For the first time in my life, I was speechless.

"I don't smoke," I managed.

"And why is that?" she asked. "Too young or too wise?"

"I was thinking of taking it up next week," I said lamely. "I just hadn't actually got round to it yet."

She threw her head back and laughed toothily, like a film star. "I like you, Flavia de Luce," she said. "But I have the advantage, don't I? You've told me your name, but I haven't told you mine."

"It's Nialla," I said. "Mr. Porson called you Nialla."

She stuck out her hand, her face grave. "That's right," she said, "he did. But you can call me Mother Goose."

* TWO *

MOTHER GOOSE!

I have never much cared for flippant remarks, especially when others make them, and in particular, I don't give a frog's fundament for them when they come from an adult. It has been my experience that facetiousness in the mouth of someone old enough to know better is often no more than camouflage for something far, far worse.
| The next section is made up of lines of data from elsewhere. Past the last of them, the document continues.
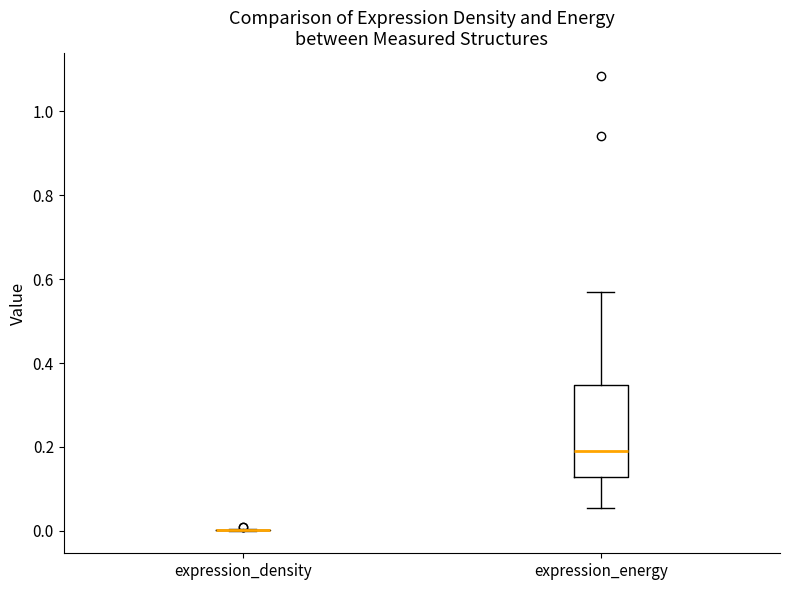

Where does the median line of the box for expression_energy sit on the y-axis? The values are not printed on the chart, so give them approximately, as read against the axis.

0.18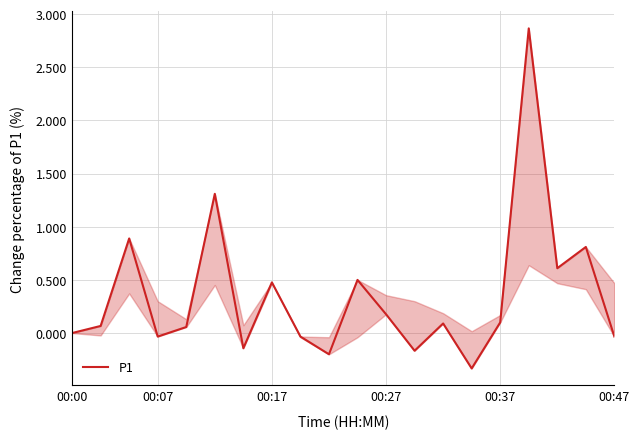

The chart shows a value of 0.1 at 00:37. True or false?

True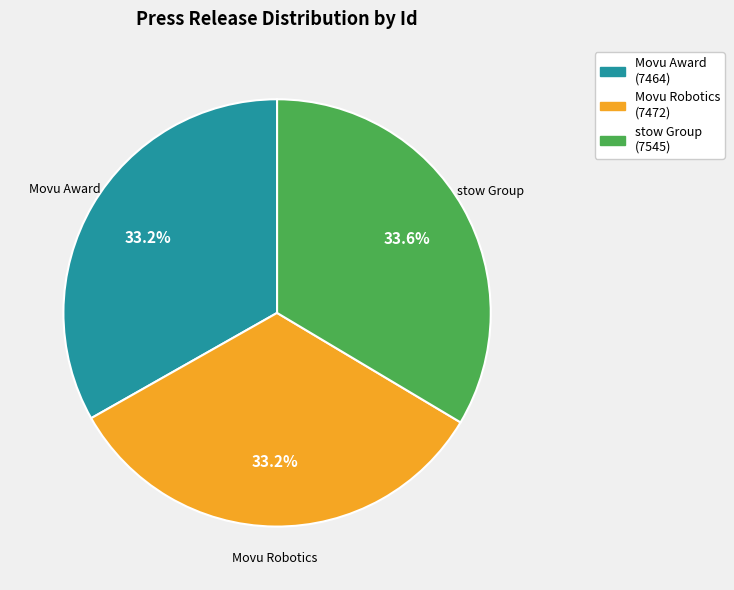

Approximately how many times larger is the value at Movu Robotics compared to stow Group?

1.0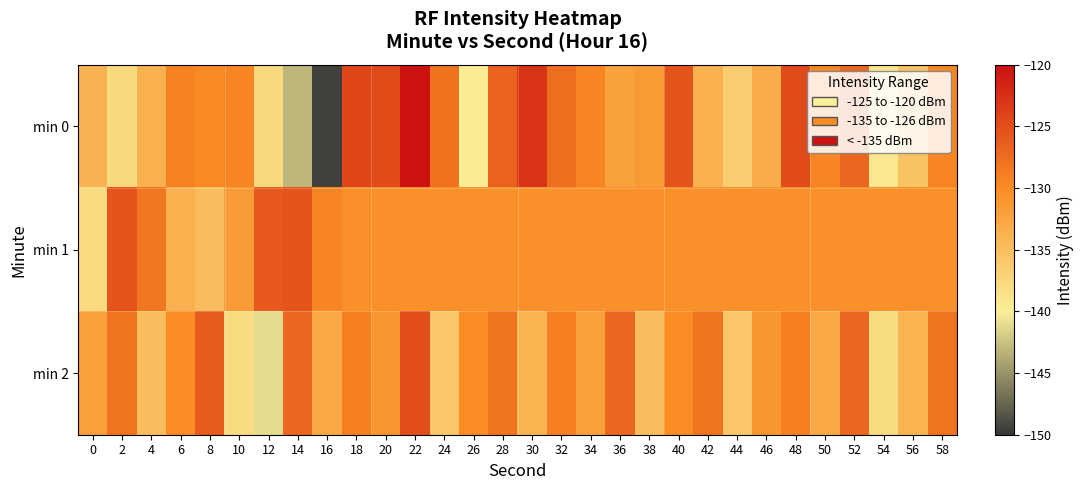

Which series has the widest spread of values?

min 0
And yet, in spite of that, I found myself swallowing the sharp — and deliciously nasty! — retort that was already on the tip of my tongue, and instead, managed a diluted smile.
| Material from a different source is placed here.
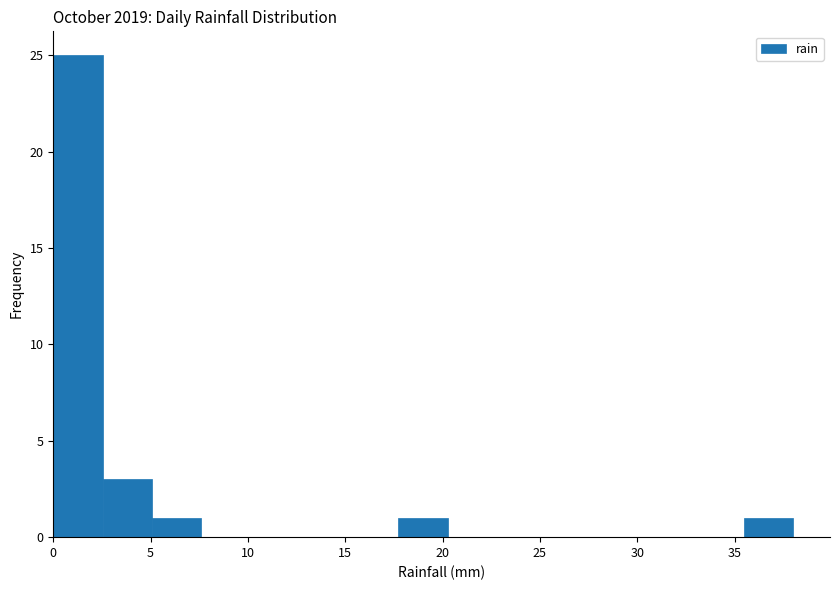

Which range on the x-axis has the tallest bar?

0.0 to 2.5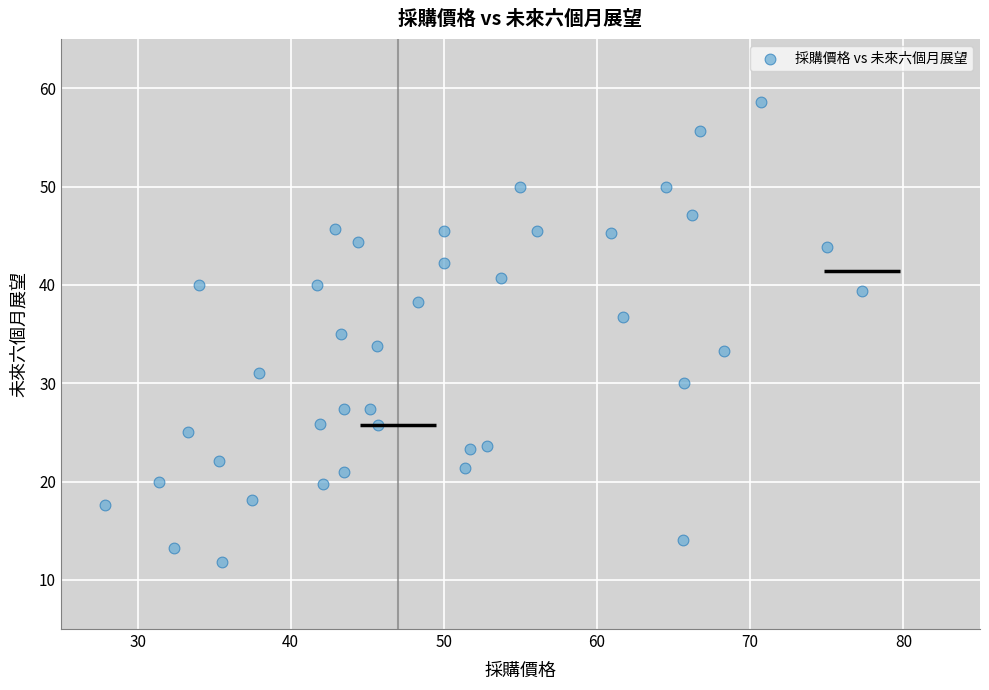

What is the range of Y values (max minus min)?

46.8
"Mother Goose?" I repeated, dubiously.

She burst into tears again, and I was glad that I had held my tongue. I was about to be instantly rewarded by hearing something juicy.
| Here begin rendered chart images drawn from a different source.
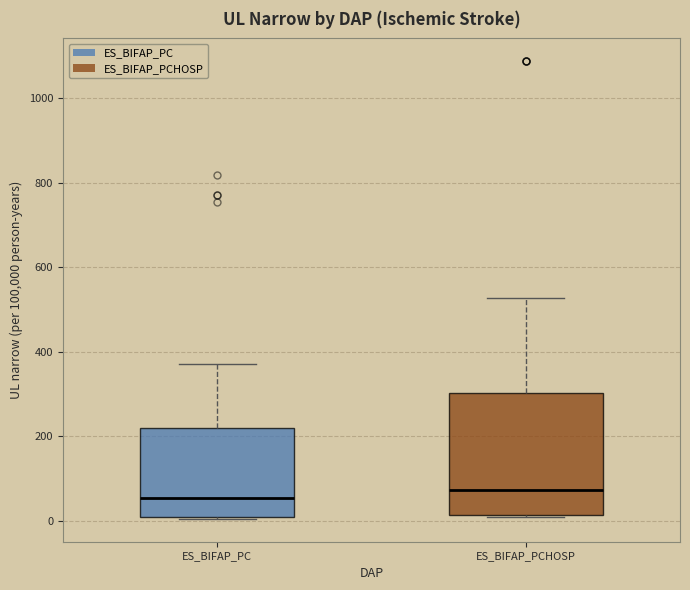

Which box has the highest median line?

ES_BIFAP_PCHOSP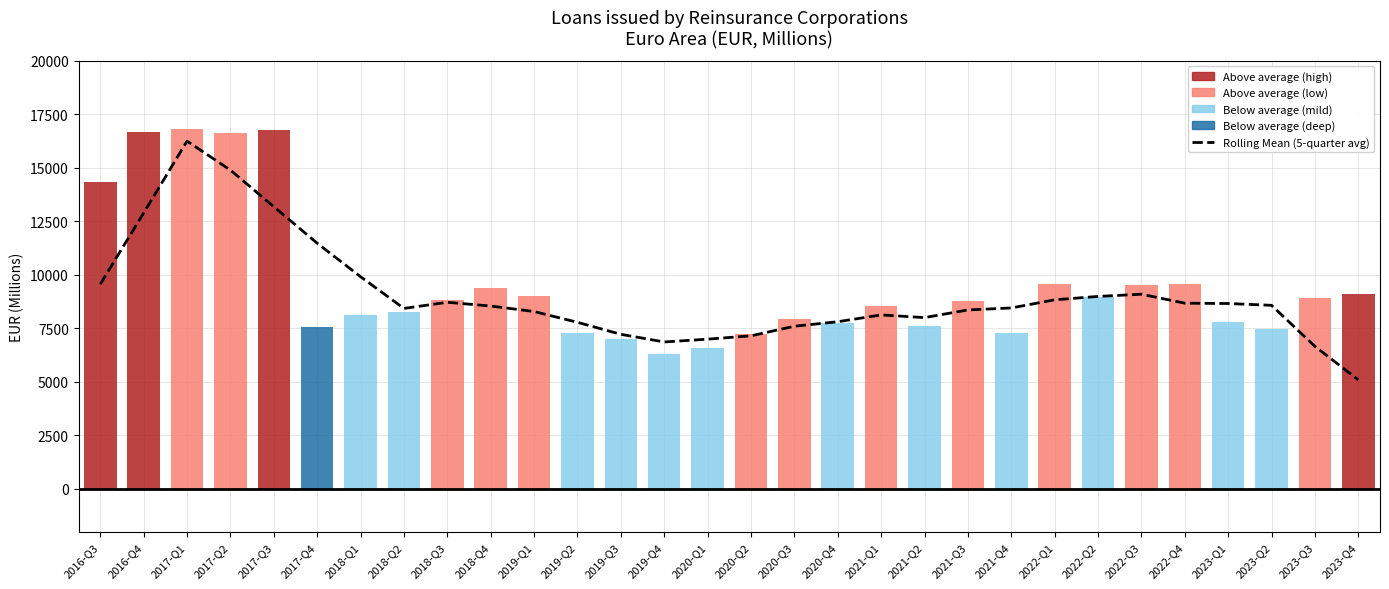

True or false: the data shows 8451.3 at 2021-Q4.

True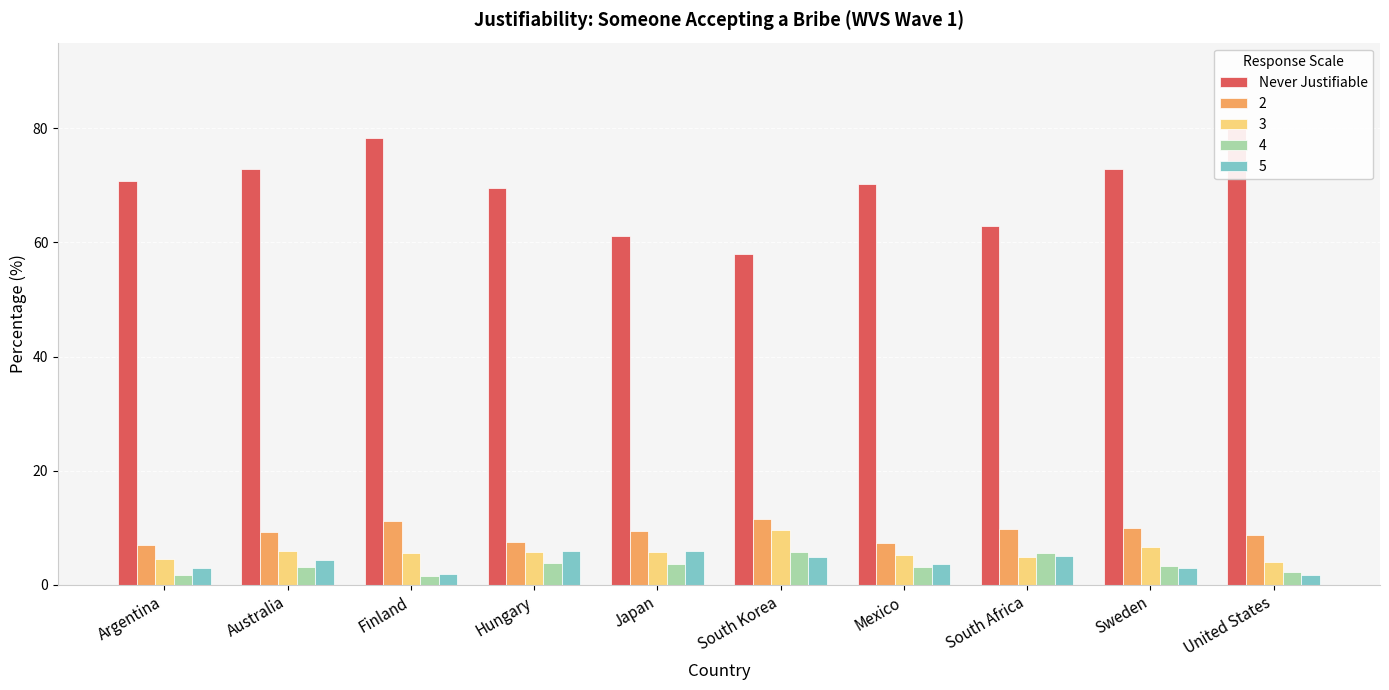

True or false: the data shows 109.0 at Japan.

False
Besides, I had already begun to detect a slight but invisible attraction between this woman and myself. Could it be pity? Or was it fear? I couldn't say: I knew only that some deep-seated chemical substance inside one of us was crying out to its long-lost complement — or was it its antidote? — in the other.

I put a hand gently on her shoulder and held out my handkerchief. She looked at it skeptically.

"It's all right," I said. "They're only grass stains."

That set her off into a remarkable contortion. She buried her face in the handkerchief, and her shoulders quaked so violently I thought for a moment she was going to fly to pieces. To allow her time to recover — and because I was rather embarrassed by her outburst — I wandered off a little distance to examine the inscription on a tall, weathered gravestone that marked the grave of one Lydia Green, who had "dyed" in 1638 at the age of "one hundred and thirty-five yeeres."

She once warr Grene but now she waxeth white, it said on the stone, lamented by a fewe frends.

Had Lydia lived, I reflected, she would now be four hundred and forty-seven years old, and probably a person well worth getting to know.

"Oh, I feel such a chump."

I turned to see the woman dabbing at her eyes and giving me a damp grin.

"I'm Nialla," she said, sticking out a hand. "Rupert's assistant."